* Working data
::::

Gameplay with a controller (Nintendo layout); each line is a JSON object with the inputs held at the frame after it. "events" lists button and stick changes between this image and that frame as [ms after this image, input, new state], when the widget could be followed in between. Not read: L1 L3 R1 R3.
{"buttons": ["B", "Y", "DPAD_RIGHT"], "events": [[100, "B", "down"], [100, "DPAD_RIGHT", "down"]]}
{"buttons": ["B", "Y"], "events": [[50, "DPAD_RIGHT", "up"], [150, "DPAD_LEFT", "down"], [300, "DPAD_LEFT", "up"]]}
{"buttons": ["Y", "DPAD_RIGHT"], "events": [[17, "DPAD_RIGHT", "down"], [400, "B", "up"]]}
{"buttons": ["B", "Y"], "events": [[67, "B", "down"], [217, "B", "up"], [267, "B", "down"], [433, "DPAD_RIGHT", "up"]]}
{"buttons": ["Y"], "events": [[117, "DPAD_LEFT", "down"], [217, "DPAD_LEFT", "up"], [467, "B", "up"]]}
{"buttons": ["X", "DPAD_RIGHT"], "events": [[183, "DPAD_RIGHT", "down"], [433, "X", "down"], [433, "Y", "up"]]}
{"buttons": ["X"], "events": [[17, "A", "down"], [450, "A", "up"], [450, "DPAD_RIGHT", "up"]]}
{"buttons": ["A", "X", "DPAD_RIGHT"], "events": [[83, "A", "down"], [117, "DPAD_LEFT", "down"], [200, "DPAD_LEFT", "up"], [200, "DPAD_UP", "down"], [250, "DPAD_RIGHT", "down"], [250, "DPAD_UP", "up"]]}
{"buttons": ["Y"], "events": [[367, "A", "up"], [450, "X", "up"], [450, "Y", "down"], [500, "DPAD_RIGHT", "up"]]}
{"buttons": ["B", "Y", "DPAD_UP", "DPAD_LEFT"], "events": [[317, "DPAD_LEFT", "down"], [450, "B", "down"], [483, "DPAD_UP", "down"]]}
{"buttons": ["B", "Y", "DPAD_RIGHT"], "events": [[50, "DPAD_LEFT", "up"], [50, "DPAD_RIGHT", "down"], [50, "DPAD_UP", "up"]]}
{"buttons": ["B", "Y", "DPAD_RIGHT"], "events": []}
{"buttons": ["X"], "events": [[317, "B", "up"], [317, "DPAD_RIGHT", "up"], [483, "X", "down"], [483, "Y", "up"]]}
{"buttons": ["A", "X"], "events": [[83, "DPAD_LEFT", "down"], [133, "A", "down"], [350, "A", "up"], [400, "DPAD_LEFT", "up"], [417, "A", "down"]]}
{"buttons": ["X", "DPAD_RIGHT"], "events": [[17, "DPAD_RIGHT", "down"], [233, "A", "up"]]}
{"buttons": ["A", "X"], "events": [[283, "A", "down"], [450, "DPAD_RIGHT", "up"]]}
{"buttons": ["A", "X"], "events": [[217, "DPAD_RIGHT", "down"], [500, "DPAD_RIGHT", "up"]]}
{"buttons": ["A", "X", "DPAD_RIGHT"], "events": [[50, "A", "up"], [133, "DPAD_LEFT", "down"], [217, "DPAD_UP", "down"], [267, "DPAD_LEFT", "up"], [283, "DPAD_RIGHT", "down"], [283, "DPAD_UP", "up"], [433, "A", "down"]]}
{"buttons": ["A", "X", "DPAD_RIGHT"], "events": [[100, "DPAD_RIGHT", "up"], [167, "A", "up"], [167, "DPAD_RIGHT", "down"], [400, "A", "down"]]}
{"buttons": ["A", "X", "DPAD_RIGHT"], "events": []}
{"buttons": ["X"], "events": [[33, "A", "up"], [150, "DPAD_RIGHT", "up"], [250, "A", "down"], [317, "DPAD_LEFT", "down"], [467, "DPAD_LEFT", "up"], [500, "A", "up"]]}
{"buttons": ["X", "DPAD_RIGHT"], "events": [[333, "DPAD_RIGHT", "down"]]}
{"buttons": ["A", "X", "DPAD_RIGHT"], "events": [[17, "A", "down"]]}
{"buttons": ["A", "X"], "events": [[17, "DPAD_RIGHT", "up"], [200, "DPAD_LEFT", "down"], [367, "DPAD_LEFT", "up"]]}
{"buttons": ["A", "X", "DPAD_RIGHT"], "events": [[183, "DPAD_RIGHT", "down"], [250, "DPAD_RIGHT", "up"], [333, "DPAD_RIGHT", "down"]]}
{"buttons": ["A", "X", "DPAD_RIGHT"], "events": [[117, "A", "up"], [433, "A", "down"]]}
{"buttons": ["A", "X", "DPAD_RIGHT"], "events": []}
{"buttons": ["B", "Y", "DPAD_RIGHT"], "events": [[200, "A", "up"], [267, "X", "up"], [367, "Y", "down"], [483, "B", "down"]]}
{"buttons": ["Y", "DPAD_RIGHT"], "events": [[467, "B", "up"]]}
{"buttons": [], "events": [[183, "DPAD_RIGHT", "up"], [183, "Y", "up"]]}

::::

* What the exercise asks
The full listing above should be returned exactly as supplied.

* Solution to the problem
Gameplay with a controller (Nintendo layout); each line is a JSON object with the inputs held at the frame after it. "events" lists button and stick changes between this image and that frame as [ms after this image, input, new state], when the widget could be followed in between. Not read: L1 L3 R1 R3.
{"buttons": ["B", "Y", "DPAD_RIGHT"], "events": [[100, "B", "down"], [100, "DPAD_RIGHT", "down"]]}
{"buttons": ["B", "Y"], "events": [[50, "DPAD_RIGHT", "up"], [150, "DPAD_LEFT", "down"], [300, "DPAD_LEFT", "up"]]}
{"buttons": ["Y", "DPAD_RIGHT"], "events": [[17, "DPAD_RIGHT", "down"], [400, "B", "up"]]}
{"buttons": ["B", "Y"], "events": [[67, "B", "down"], [217, "B", "up"], [267, "B", "down"], [433, "DPAD_RIGHT", "up"]]}
{"buttons": ["Y"], "events": [[117, "DPAD_LEFT", "down"], [217, "DPAD_LEFT", "up"], [467, "B", "up"]]}
{"buttons": ["X", "DPAD_RIGHT"], "events": [[183, "DPAD_RIGHT", "down"], [433, "X", "down"], [433, "Y", "up"]]}
{"buttons": ["X"], "events": [[17, "A", "down"], [450, "A", "up"], [450, "DPAD_RIGHT", "up"]]}
{"buttons": ["A", "X", "DPAD_RIGHT"], "events": [[83, "A", "down"], [117, "DPAD_LEFT", "down"], [200, "DPAD_LEFT", "up"], [200, "DPAD_UP", "down"], [250, "DPAD_RIGHT", "down"], [250, "DPAD_UP", "up"]]}
{"buttons": ["Y"], "events": [[367, "A", "up"], [450, "X", "up"], [450, "Y", "down"], [500, "DPAD_RIGHT", "up"]]}
{"buttons": ["B", "Y", "DPAD_UP", "DPAD_LEFT"], "events": [[317, "DPAD_LEFT", "down"], [450, "B", "down"], [483, "DPAD_UP", "down"]]}
{"buttons": ["B", "Y", "DPAD_RIGHT"], "events": [[50, "DPAD_LEFT", "up"], [50, "DPAD_RIGHT", "down"], [50, "DPAD_UP", "up"]]}
{"buttons": ["B", "Y", "DPAD_RIGHT"], "events": []}
{"buttons": ["X"], "events": [[317, "B", "up"], [317, "DPAD_RIGHT", "up"], [483, "X", "down"], [483, "Y", "up"]]}
{"buttons": ["A", "X"], "events": [[83, "DPAD_LEFT", "down"], [133, "A", "down"], [350, "A", "up"], [400, "DPAD_LEFT", "up"], [417, "A", "down"]]}
{"buttons": ["X", "DPAD_RIGHT"], "events": [[17, "DPAD_RIGHT", "down"], [233, "A", "up"]]}
{"buttons": ["A", "X"], "events": [[283, "A", "down"], [450, "DPAD_RIGHT", "up"]]}
{"buttons": ["A", "X"], "events": [[217, "DPAD_RIGHT", "down"], [500, "DPAD_RIGHT", "up"]]}
{"buttons": ["A", "X", "DPAD_RIGHT"], "events": [[50, "A", "up"], [133, "DPAD_LEFT", "down"], [217, "DPAD_UP", "down"], [267, "DPAD_LEFT", "up"], [283, "DPAD_RIGHT", "down"], [283, "DPAD_UP", "up"], [433, "A", "down"]]}
{"buttons": ["A", "X", "DPAD_RIGHT"], "events": [[100, "DPAD_RIGHT", "up"], [167, "A", "up"], [167, "DPAD_RIGHT", "down"], [400, "A", "down"]]}
{"buttons": ["A", "X", "DPAD_RIGHT"], "events": []}
{"buttons": ["X"], "events": [[33, "A", "up"], [150, "DPAD_RIGHT", "up"], [250, "A", "down"], [317, "DPAD_LEFT", "down"], [467, "DPAD_LEFT", "up"], [500, "A", "up"]]}
{"buttons": ["X", "DPAD_RIGHT"], "events": [[333, "DPAD_RIGHT", "down"]]}
{"buttons": ["A", "X", "DPAD_RIGHT"], "events": [[17, "A", "down"]]}
{"buttons": ["A", "X"], "events": [[17, "DPAD_RIGHT", "up"], [200, "DPAD_LEFT", "down"], [367, "DPAD_LEFT", "up"]]}
{"buttons": ["A", "X", "DPAD_RIGHT"], "events": [[183, "DPAD_RIGHT", "down"], [250, "DPAD_RIGHT", "up"], [333, "DPAD_RIGHT", "down"]]}
{"buttons": ["A", "X", "DPAD_RIGHT"], "events": [[117, "A", "up"], [433, "A", "down"]]}
{"buttons": ["A", "X", "DPAD_RIGHT"], "events": []}
{"buttons": ["B", "Y", "DPAD_RIGHT"], "events": [[200, "A", "up"], [267, "X", "up"], [367, "Y", "down"], [483, "B", "down"]]}
{"buttons": ["Y", "DPAD_RIGHT"], "events": [[467, "B", "up"]]}
{"buttons": [], "events": [[183, "DPAD_RIGHT", "up"], [183, "Y", "up"]]}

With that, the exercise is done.